When Tanaka came over, his final season in Japan ended with a perfect 24-0 record. However, he is never satisfied with his performance. While the Japan native has a career .709 winning percentage with the Yankees, he still is striving to improve.
Some may call that being a crazy perfectionist. In Tanaka’s case, it works for him. He’s never completely pleased with his performance so he continues to work harder. He’s his own toughest critic.
Having that mindset sets Tanaka apart from the rest. He won’t settle. He wants to be the absolute best he can be and always sees room for improvement. That’s far better than a player who doesn’t want to work because they feel as though they’re already the best.
Tanaka has shown up for three seasons with the Yankees, leading the team in wins for two of his three years. He has undoubtedly been the ace after CC Sabathia began to struggle.
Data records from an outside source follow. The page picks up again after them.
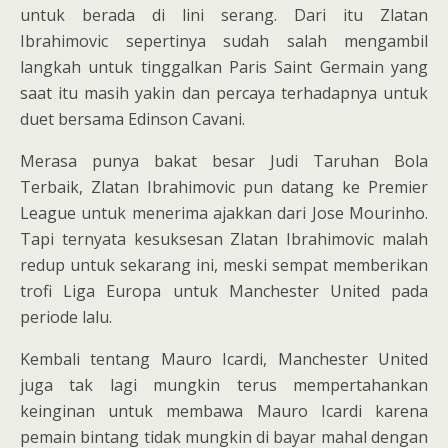
untuk berada di lini serang. Dari itu Zlatan
Ibrahimovic sepertinya sudah salah mengambil
langkah untuk tinggalkan Paris Saint Germain yang
saat itu masih yakin dan percaya terhadapnya untuk
duet bersama Edinson Cavani.
Merasa punya bakat besar Judi Taruhan Bola
Terbaik, Zlatan Ibrahimovic pun datang ke Premier
League untuk menerima ajakkan dari Jose Mourinho.
Tapi ternyata kesuksesan Zlatan Ibrahimovic malah
redup untuk sekarang ini, meski sempat memberikan
trofi Liga Europa untuk Manchester United pada
periode lalu.
Kembali tentang Mauro Icardi, Manchester United
juga tak lagi mungkin terus mempertahankan
keinginan untuk membawa Mauro Icardi karena
pemain bintang tidak mungkin di bayar mahal dengan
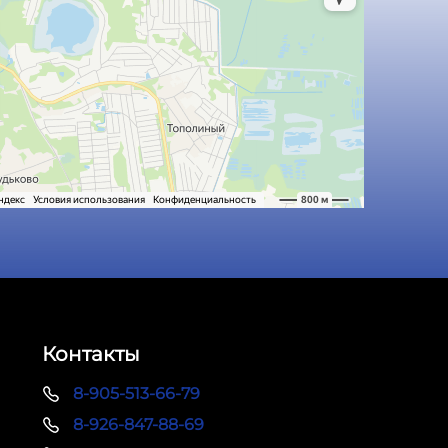
Контакты
8-905-513-66-79
8-926-847-88-69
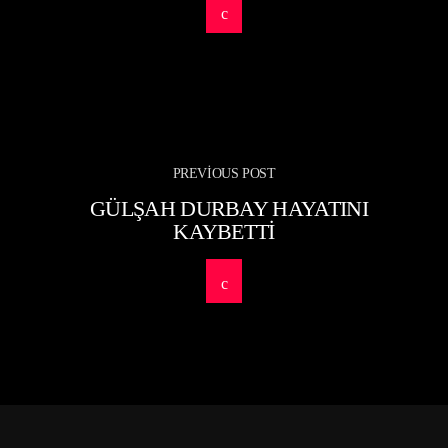
PREVIOUS POST
GÜLŞAH DURBAY HAYATINI
KAYBETTI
While his back-door slider and curveballs looked great to us, Tanaka knows he can do better.
Instead of ignoring that feeling, he works to make it happen. He’s not settling for a mediocre performance on the mound. He learns from every mistake in order to make himself a better pitcher.
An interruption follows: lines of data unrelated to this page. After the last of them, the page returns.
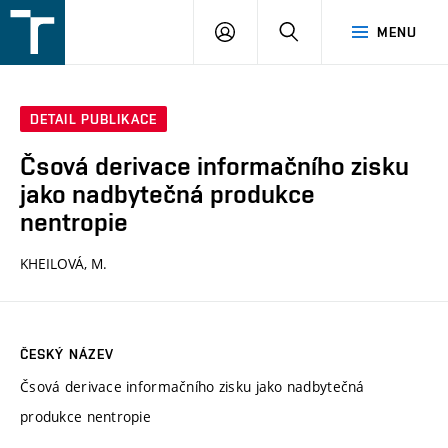
FSI
PŘIHLÁŠENÍ
HLEDAT
MENU
VUT
v
Brně
DETAIL PUBLIKACE
Čsová derivace informačního zisku
jako nadbytečná produkce
nentropie
KHEILOVÁ, M.
ČESKÝ NÁZEV
Čsová derivace informačního zisku jako nadbytečná
produkce nentropie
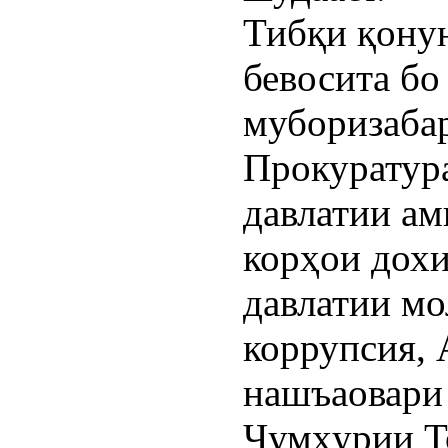
Тибқи қону
бевосита бо
муборизаба
Прокуратура
давлатии ам
корҳои дохи
давлатии мо
коррупсия, 
нашъаовари
Ҷумҳурии Т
Don’t we all want a player who is always willing to work hard at improving, no matter how good they already are?
That attitude helps Tanaka maintain his ace status every game that he’s on the mound. There is no end in sight for Tanaka with how good he can be.
That being said, if he’s spectacular now, imagine how great he will be if he continues working hard. We may be seeing a great Tanaka now, but if he thinks he has the potential to be better, he’ll make it happen.